WELCOME & A WORD ON WHY TEC INVESTS IN GUN COMPANIES
Friends, old and new, welcome to my new blog. I wanted to step out of my old blog that led off with the word "Bishop" and write without the weight of so much (apparent) authority. I'll check in here not so much with any original ideas -- I don't have many of those -- as to share what I am learning in retired life. I hope to do some serious reading of Augustine and Shakespeare, looking for how they might inform each other's perspective. Along with that, I expect to explore the theology of how they church engages the world and the tension between the inner and outer lives of faith.
For example, today's burning issue in social media is The Episcopal Church's decision to invest in gun manufacturing companies in order to engage in shareholder activism to engage the manufacturers in working to reduce gun violence.

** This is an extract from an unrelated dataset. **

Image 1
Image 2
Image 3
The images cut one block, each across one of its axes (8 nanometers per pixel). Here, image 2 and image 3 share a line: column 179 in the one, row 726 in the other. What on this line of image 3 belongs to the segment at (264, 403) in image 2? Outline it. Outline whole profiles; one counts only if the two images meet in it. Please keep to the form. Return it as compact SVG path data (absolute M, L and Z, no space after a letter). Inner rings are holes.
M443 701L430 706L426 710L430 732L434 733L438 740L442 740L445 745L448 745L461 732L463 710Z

Not surprisingly, some are outraged, railing at the Church for beings "stupid." But the Church is acting as directed by resolutions of the General Convention. I was on the committee that processed those resolutions. We recommended them after hearing extensive testimony on the efficacy of shareholder activism specifically in the context of gun violence. On the basis of what we learned both the House of Bishops and the House of Deputies overwhelmingly agreed to take this course.
Shareholder activism has already persuaded Dick's Sporting Goods to stop selling guns at all. It has persuaded Smith & Wesson's mother company to launch a major study of how gun violence can be reduced.

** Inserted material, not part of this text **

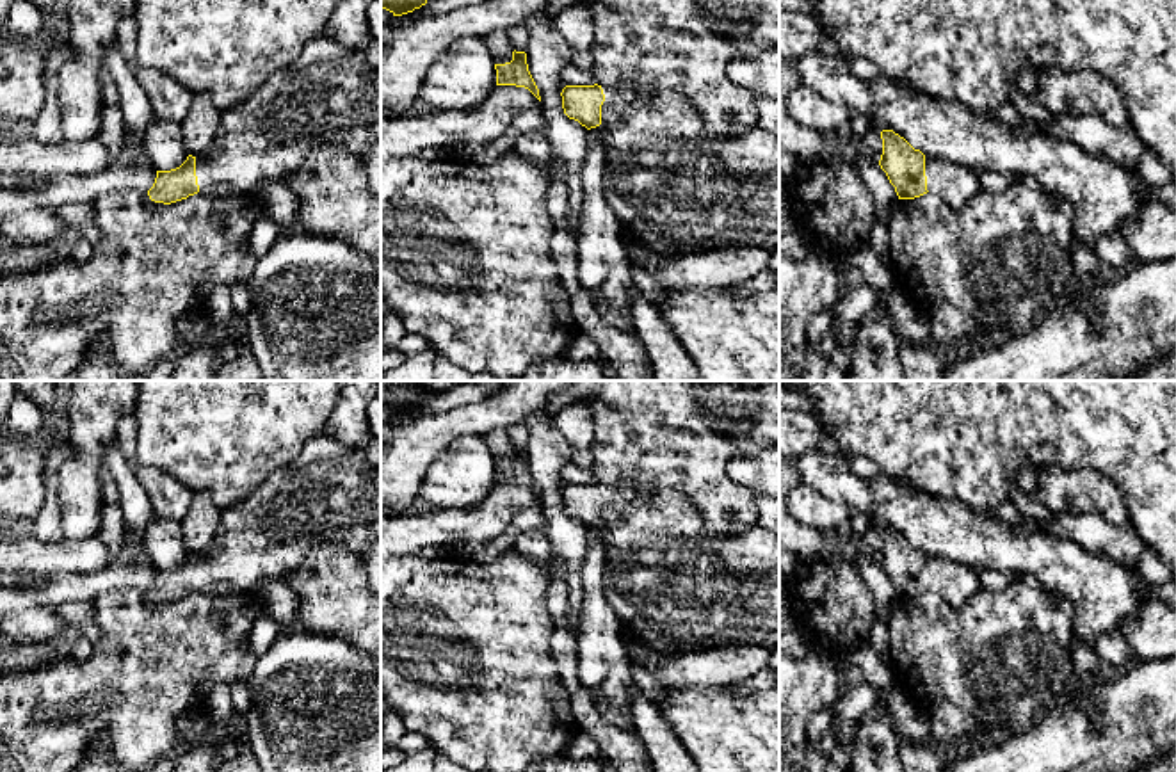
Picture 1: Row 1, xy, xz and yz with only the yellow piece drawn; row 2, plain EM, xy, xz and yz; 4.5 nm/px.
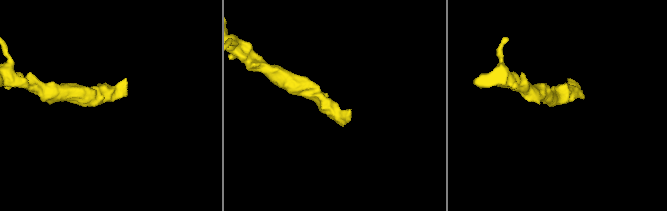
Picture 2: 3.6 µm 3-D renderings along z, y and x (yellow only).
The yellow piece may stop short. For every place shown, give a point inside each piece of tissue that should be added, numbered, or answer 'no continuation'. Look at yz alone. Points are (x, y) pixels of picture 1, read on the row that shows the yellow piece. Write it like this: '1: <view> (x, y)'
1: yz (954, 184)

Our boycotting gun companies will not close them. It will not shrink them. It will only preserve our moral distance. We are faced with the option of keeping our hands clean like the Essenes, who lived apart from Romanized Jewish society, or to be like Jesus eating with the publicans and sinners. The first way helps us feel morally superior to the world. The second saves lives.
As I engage Augustine and Shakespeare, I see our call as to be Christians in the world, getting our hands dirty for the sake of the Kingdom. It's our way of living into the Incarnation. The adage in broad based community organizing goes, If you're not at the table, you're on the menu. In the way of Jesus, Paul, Augustine, and so many of the worldly saints, I hope we will always be at the table.